Got the Gist of It? Now Blend up Some Recipes:

  • Homemade mayonnaise in a blender is magic. Make sure to start the variable speed on low but swiftly turn it up to high (if you don’t, the mayonnaise could curdle).
  • Spicy and earthy Mexican posole rojo is delicious because it uses dried red chilies that are first soaked in water, then blended. When using a high-speed blender, there’s no need to strain the pureed liquid, because all the tough bits get obliterated.
  • Mmm, this vegan apple pie smoothie is luscious! Ingredients like dates and cashews can tire out lesser blenders, but they blend like a dream in high-speed blenders.
  • Hummus is classic. Remember to add the liquids first and use the tamper to push the paste around as it blends if it gets hung up with air bubbles.

### What the task asks
Go on with the blender recipe list from its final bullet point. The data that follows was drawn from a separate source.

### Data provided
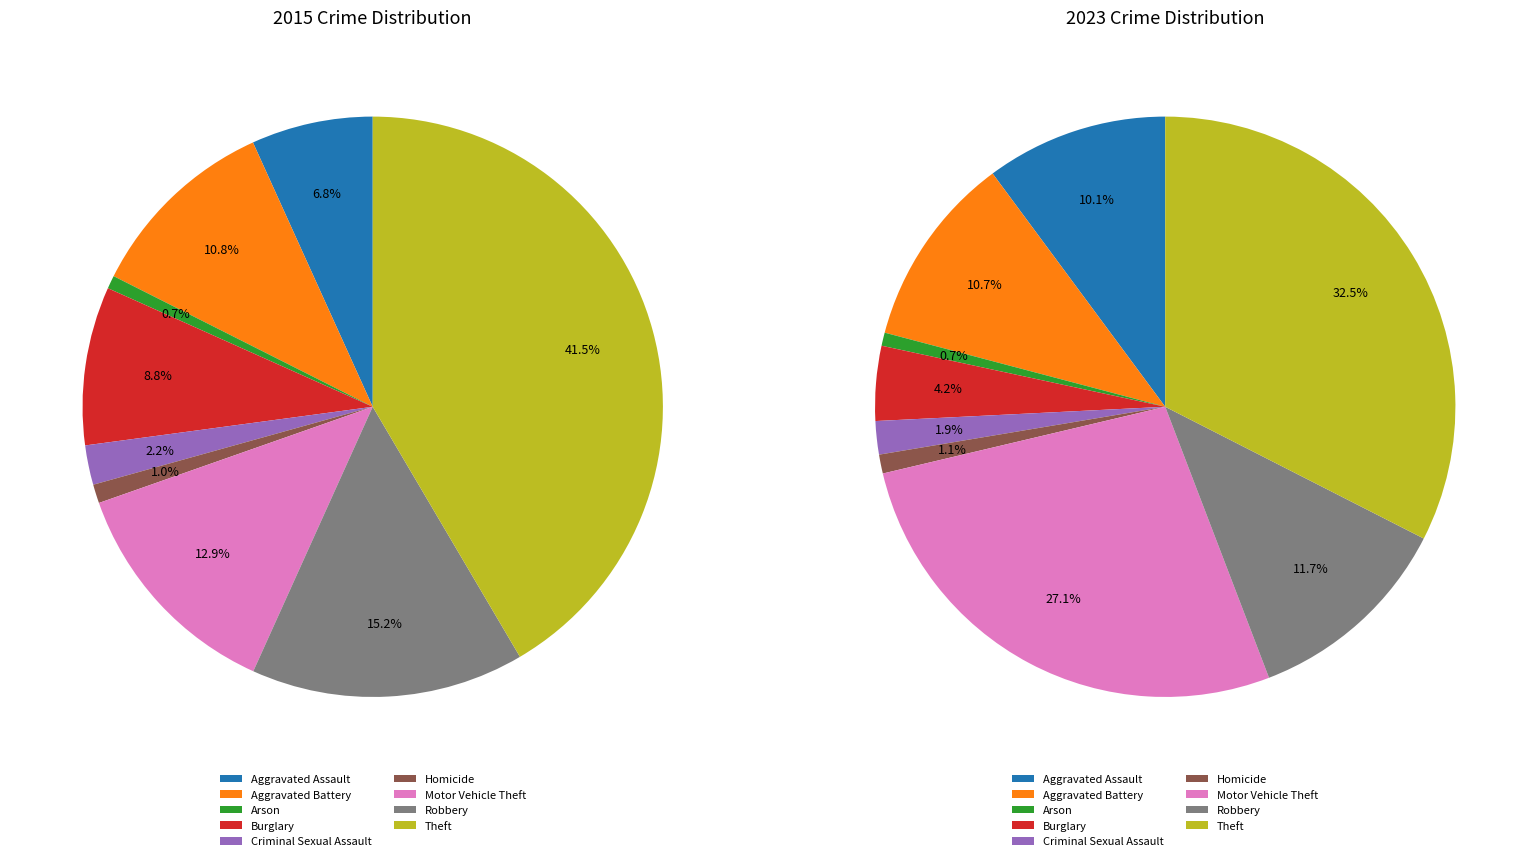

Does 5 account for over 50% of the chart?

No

### Answer to the problem
  • Strawberry milk made with real strawberries beats anything made from a fake pink powdered mix. You can rinse off the berries and add them—edible green tops and all—into the blender. A high-speed blender will pummel the nutrient-packed greens so they’re invisible.
  • Seared scallops with asparagus sauce show how fibrous produce like asparagus gets ultra-smooth when pureed in a high-speed blender.
  • Vegan cashew cream sauce is so versatile! Soaked cashews make it creamy, and a high-speed blender cuts the soaking time down to just 30 minutes.
  • Green mojito smoothies! All the minty goodness of mojitos, in healthy smoothie form.